Shulman (1986) proposed 3 core knowledge types for teacher: Pedagogy (PK), Content (CK), Pedagogical Content (PCK).
When we observe a coach we see the latter in practice. Where 'poor practice' is noticed it has been typical to point to flaws in understanding of pedagogy /1
More often than not, it (also) exposes deep flaws in the understanding of the game and creating a curriculum to learn that game (content).
Many of the discussions around skill acq concepts and theories miss this /2
For example;
You can't use TGFU if you don't understand the game you're teaching.
You can't constrain unless you understand what it is you're trying to support the emergence of
You can't instruct or explain if you don't know what you're talking about /3
You can't feedback if your analysis is poor
You can't drill if you don't know the skill you're trying hone
You can't have representative practice if you don't know what it is meant to be representative of /4
It is probably of no surprise to know that some evidence has shown that content experts support higher achievement in students - but as we would expect this is not a direct correlation. /5
Why this thread?

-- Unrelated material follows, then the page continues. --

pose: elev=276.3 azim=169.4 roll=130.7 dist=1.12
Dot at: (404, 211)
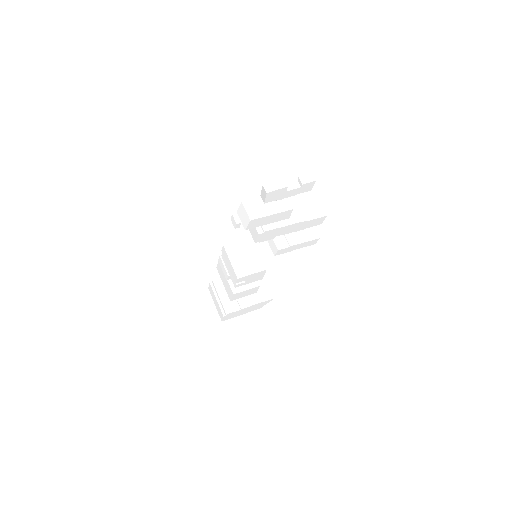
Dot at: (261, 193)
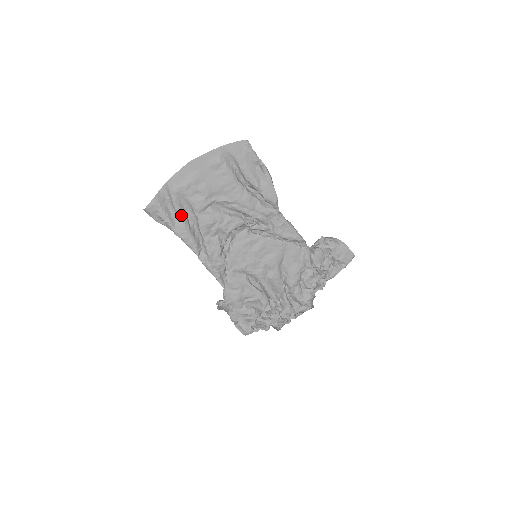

Some of the discussions around skill acq on twitter reflect some fairly nuanced ideas that would really demand a deep understanding of the content being coached to make full use of them. Often why pedagogy reflects more than just skill acq /6
Building a knowledge of pedagogy must go hand in hand with building a knowledge of content (and I've not even spoken about the participant yet😼). This includes our observation of coaches. If we see a 'poor session' we must be able to get under the skin to ask why /7
This means having to go beyond questions of skill acq/pedagogy to include questions of sport understanding, breaking sport into meaningful chunks, curriculum building, matching to age and stage. /8
It needs to understand whether the PCK observed is an attempt to bring together CK and PK, or whether it just reflects a recipe take from elsewhere. If it is the latter, have we done enough to support coaches in creating their own PCK /9
Have we taught practice and task design that draw on CK and PK? Have we taught observation skills to support practice intervention? Have we taught how to decide which intervention to use and how to create meaningful verbal inputs (whether instruction, questioning or feedback) /10
Coach education is a big job. Coach development is a big job. Good education should accelerate the learning journey. But there aren't short cuts. Expert and effective coaching is bloody difficult. Creating professional development programmes to support is as well.
Shulman's work (via Berliner, 1991) was a key stimulus for this paper and schematic (with @DCGreyMattersUK & Russell Martindale.) https://www.researchgate.net/publication/7167762_The_coaching_schematic_Validation_through_expert_coach_consensus
A couple of favourite quotes from the coaches we interviewed for the study as well.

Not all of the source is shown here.